Publikation

Sensitivity of tumor cells to proteasome inhibitors is associated with expression levels and composition of proteasome subunits

Wissenschaftlicher Artikel/Review - 01.02.2008

Bereiche
PubMed
DOI

Zitation
Busse A, Kraus M, Na I, Rietz A, Scheibenbogen C, Driessen C, Blau I, Thiel E, Keilholz U. Sensitivity of tumor cells to proteasome inhibitors is associated with expression levels and composition of proteasome subunits. Cancer 2008; 112:659-70.
Art
Wissenschaftlicher Artikel/Review (Englisch)
Zeitschrift
Cancer 2008; 112
Veröffentlichungsdatum
01.02.2008
ISSN (Druck)
0008-543X
Seiten
659-70
Kurzbeschreibung/Zielsetzung

BACKGROUND: Sensitivity of tumor cells to induction of apoptosis by proteasome inhibitors varies greatly.
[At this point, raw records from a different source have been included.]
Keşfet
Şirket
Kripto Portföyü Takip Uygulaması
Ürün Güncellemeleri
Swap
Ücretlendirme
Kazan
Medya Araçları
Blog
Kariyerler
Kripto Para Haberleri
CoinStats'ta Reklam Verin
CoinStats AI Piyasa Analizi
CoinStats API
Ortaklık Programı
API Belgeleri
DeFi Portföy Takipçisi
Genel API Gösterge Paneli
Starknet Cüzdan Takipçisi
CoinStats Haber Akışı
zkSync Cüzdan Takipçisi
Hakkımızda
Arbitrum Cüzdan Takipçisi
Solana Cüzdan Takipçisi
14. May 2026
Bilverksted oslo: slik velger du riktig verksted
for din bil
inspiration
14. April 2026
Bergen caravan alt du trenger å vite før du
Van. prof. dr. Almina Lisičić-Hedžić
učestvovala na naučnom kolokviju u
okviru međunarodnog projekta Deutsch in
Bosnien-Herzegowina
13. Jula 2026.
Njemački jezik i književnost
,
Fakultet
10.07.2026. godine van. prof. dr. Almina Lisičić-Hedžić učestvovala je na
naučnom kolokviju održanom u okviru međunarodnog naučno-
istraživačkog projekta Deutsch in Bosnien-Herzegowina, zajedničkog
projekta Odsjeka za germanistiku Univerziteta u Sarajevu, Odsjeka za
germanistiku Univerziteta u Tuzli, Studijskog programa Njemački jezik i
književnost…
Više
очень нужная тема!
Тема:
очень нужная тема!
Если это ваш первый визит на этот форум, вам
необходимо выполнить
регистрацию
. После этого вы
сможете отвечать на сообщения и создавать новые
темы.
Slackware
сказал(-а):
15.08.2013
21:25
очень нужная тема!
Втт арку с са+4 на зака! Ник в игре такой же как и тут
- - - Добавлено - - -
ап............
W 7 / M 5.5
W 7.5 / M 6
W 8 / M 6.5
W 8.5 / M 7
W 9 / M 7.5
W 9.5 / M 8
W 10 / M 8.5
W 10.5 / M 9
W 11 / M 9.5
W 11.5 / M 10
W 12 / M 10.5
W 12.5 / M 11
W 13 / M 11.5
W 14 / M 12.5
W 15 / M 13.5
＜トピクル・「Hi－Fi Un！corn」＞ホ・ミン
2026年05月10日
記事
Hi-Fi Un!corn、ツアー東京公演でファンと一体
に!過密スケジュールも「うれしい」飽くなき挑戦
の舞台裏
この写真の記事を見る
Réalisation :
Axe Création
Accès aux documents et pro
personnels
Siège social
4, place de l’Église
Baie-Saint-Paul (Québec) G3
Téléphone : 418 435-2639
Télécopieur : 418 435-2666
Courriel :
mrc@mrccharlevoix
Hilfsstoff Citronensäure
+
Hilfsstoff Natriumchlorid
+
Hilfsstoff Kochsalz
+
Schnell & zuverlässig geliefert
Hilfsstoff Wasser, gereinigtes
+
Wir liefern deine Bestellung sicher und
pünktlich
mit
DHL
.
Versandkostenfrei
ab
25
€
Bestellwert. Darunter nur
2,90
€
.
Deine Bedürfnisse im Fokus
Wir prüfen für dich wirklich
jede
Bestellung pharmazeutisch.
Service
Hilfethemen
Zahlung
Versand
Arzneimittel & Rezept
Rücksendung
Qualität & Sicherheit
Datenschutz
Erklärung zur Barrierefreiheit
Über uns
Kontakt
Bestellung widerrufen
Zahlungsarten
This study was undertaken to investigate the sensitivity of neoplastic B cells and solid tumor cells to proteasome inhibition with respect to constitutive expression levels of proteasome subunits. METHODS: Twelve neoplastic B-cell lines and 12 solid tumor cell lines were assessed for their expression levels of proteasome subunits by using quantitative reverse transcriptase-polymerase chain reaction analysis and were assessed for their sensitivity to the proteasome inhibitors PS-341 and lactacystin by using a flow cytometry assay that detected activated caspases. RESULTS: The neoplastic B-cell lines were categorized into 3 groups representing refractory cell lines, cell lines with moderate sensitivity, and cell lines with high sensitivity. Correlating expression levels of proteasome subunits with sensitivity to proteasome inhibition indicated that refractory B cells exhibited lower expression levels of the standard subunit beta2 and of the immunoproteasome subunit LMP2 compared with sensitive B cell lines. Compared with neoplastic B cells solid tumor cells were less sensitive. They expressed the immunoproteasome subunits LMP2, LMP7 and MECL-1 and the standard subunit beta2 clearly below the median of the expression level of the sensitive B cell lines. IFN-gamma pretreatment enhanced sensitivity to PS-341 in 50% of the tumor cell lines, potentially related to the induction of immunoproteasomes. CONCLUSIONS: The results of this study indicated that sensitivity to proteasome inhibition is correlated with expression levels of proteasome subunits, which determine the enzymatic activity of the proteasome. Combining PS-341 with IFN-gamma may enhance its clinical efficacy.